Entretien avec le Professeur Mohamed Jaouhar, enseignant-chercheur et vice-doyen de la faculté de droit de Casablanca

La nouvelle tribune : Le système semestriel a-t-il permis une amélioration du niveau ?
Pr Med Jaouhar :
Ce système semestriel avec module dépend du contenu de la matière. Il n’a malheureusement pas exprimé les objectifs escomptés. Cette année 1034 étudiants se sont inscrit pour la troisième fois à un examen, et risquent donc l’exclusion. 300 étudiants sur ces 1034 ont eu une dérogation exceptionnelle du doyen, c'est-à-dire qu’ils passaient la matière pour la quatrième fois. Les étudiants n’ont pas de stratégie par rapport aux modules proposés. Cela montre aussi que le niveau des étudiants est moyen. Seule une minorité donne satisfaction, pour le reste, on peut même le qualifier de médiocre.
 
Etes-vous pour une présélection ?
Je suis favorable parce que de plus en plus les étudiants se rabattent, par dépit, sur la faculté. Les étudiants vont suivre une section économique alors qu’ils ont un bac lettres. Il faudrait instaurer un test d’entrée. Avec cette réforme a été introduit « un module outil » composé de langues et de communications renforcées, mais ça n’a pas donné ses fruits. Jusqu’à présent, ce module est géré par le rectorat directement. Il n’y a donc pas eu de coordination entre les professeurs. Après 5 semestres d’essai, nous avons demandé une ré accréditation du module pour que la gestion se fasse directement de la faculté.

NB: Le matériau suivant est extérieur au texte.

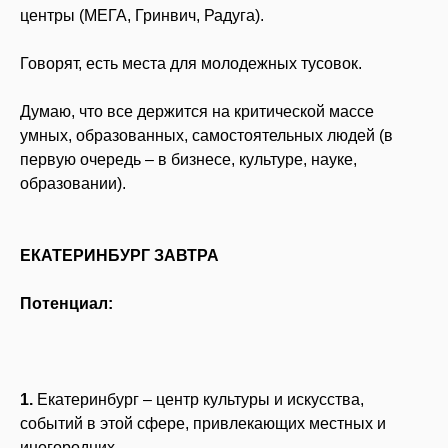
центры (МЕГА, Гринвич, Радуга).
Говорят, есть места для молодежных тусовок.
Думаю, что все держится на критической массе
умных, образованных, самостоятельных людей (в
первую очередь – в бизнесе, культуре, науке,
образовании).
ЕКАТЕРИНБУРГ ЗАВТРА
Потенциал:
1.
Екатеринбург – центр культуры и искусства,
событий в этой сфере, привлекающих местных и
иногородних.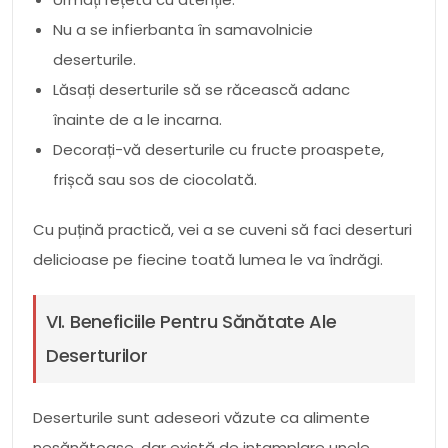
Nu a se infierbanta în samavolnicie
deserturile.
Lăsați deserturile să se răcească adanc
înainte de a le incarna.
Decorați-vă deserturile cu fructe proaspete,
frișcă sau sos de ciocolată.
Cu puțină practică, vei a se cuveni să faci deserturi
delicioase pe fiecine toată lumea le va îndrăgi.
VI. Beneficiile Pentru Sănătate Ale
Deserturilor
Deserturile sunt adeseori văzute ca alimente
nesănătoase, dar există de intamplare unele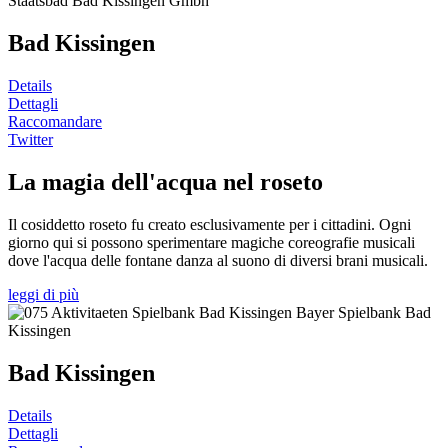
Bad Kissingen
Details
Dettagli
Raccomandare
Twitter
La magia dell'acqua nel roseto
Il cosiddetto roseto fu creato esclusivamente per i cittadini. Ogni
giorno qui si possono sperimentare magiche coreografie musicali
dove l'acqua delle fontane danza al suono di diversi brani musicali.
leggi di più
Bad Kissingen
Details
Dettagli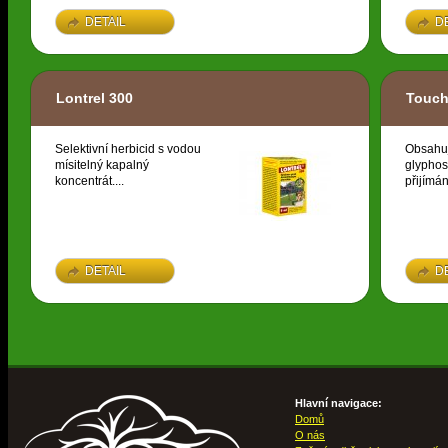
DETAIL
D
Lontrel 300
Touch
Selektivní herbicid s vodou
Obsahuj
mísitelný kapalný
glyphosa
koncentrát....
přijímán
DETAIL
D
Hlavní navigace:
Domů
O nás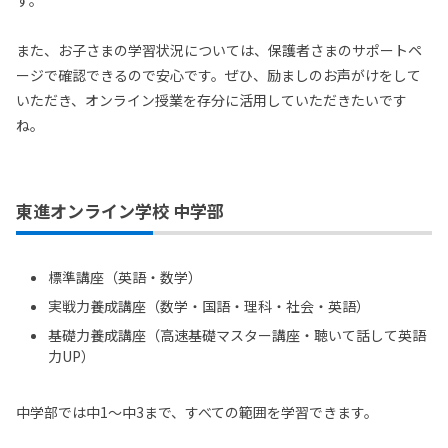
また、お子さまの学習状況については、保護者さまのサポートペ
ージで確認できるので安心です。ぜひ、励ましのお声がけをして
いただき、オンライン授業を存分に活用していただきたいです
ね。
東進オンライン学校 中学部
標準講座（英語・数学）
実戦力養成講座（数学・国語・理科・社会・英語）
基礎力養成講座（高速基礎マスター講座・聴いて話して英語
力UP）
中学部では中1〜中3まで、すべての範囲を学習できます。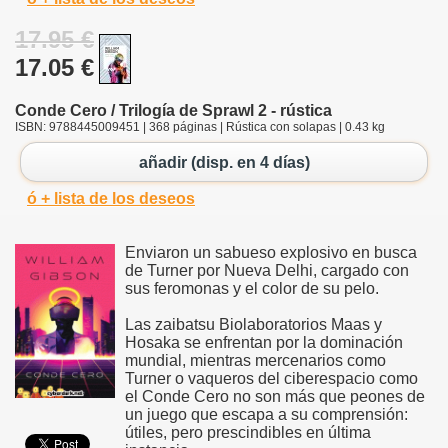
17.95 €
17.05 €
Conde Cero / Trilogía de Sprawl 2 - rústica
ISBN: 9788445009451 | 368 páginas | Rústica con solapas | 0.43 kg
añadir (disp. en 4 días)
ó + lista de los deseos
Enviaron un sabueso explosivo en busca
de Turner por Nueva Delhi, cargado con
sus feromonas y el color de su pelo.
Las zaibatsu Biolaboratorios Maas y
Hosaka se enfrentan por la dominación
mundial, mientras mercenarios como
Turner o vaqueros del ciberespacio como
el Conde Cero no son más que peones de
un juego que escapa a su comprensión:
útiles, pero prescindibles en última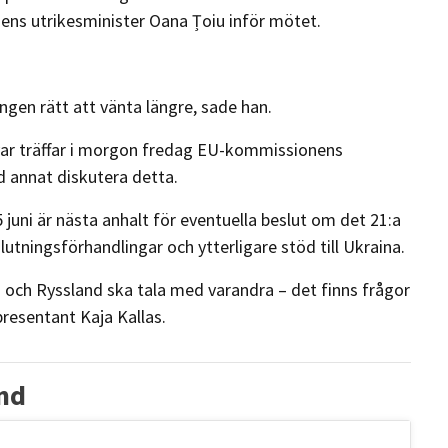
niens utrikesminister Oana Țoiu inför mötet.
 ingen rätt att vänta längre, sade han.
ar träffar i morgon fredag EU-kommissionens
d annat diskutera detta.
juni är nästa anhalt för eventuella beslut om det 21:a
tningsförhandlingar och ytterligare stöd till Ukraina.
ina och Ryssland ska tala med varandra – det finns frågor
resentant Kaja Kallas.
nd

Les étudiants mettent en cause la durée du semestre, qu’en pensez-vous ?
C’est effectivement le grand problème de cette réforme. Il faut revoir le système semestriel surtout au niveau du Master. En effet, le Master est accentué autour de la recherche et avoir une durée minime de cours paralyse le travail des étudiants. Un semestre dure 14 semaines mais en réalité seules dix semaines sont enseignées. Nous avons 16 000 étudiants, et assurer un cours pendant 1,5 mois ou 2 mois, est insuffisant. Les cours ne commencent réellement qu’à la mi-octobre et se terminent en janvier. Février et mars retenus pour les examens de première et deuxième session. Ainsi le deuxième semestre commence en avril et se termine début juin.

Avez-vous une carence de postes ?
Nous avons, dans ce sens, un réel problème. Le ministère nous alloue 1 ou 2 postes par an. Mais depuis deux ans, nous avons des résultats infructueux dans les concours de recrutement. Ainsi, la spécialisation des filières est difficile. Nous avons  depuis peu un master en audit et gouvernance publics ou encore en science criminelle. Nous avons crée une licence en technique comptable orientés vers l’offshoring. Mais l’enseignement de la sociologie juridique a été abandonné. Nous avons aussi souhaité instaurer  une filière unique de droit. Comme en Tunisie, où les études de droit sont enseignées en arabe pour les matières de procédure et en français pour les matières de droit international. Mais cela a été refusé par le ministère de tutelle.

Avez-vous des problèmes de grèves ?
Nous avons des grèves mais sans grandes importances. C’est une minorité qui ne perturbe pas l’ambiance générale de la faculté. Les étudiants n’ont pour la plupart pas de souci politicienne. Ça se passe plutôt bien.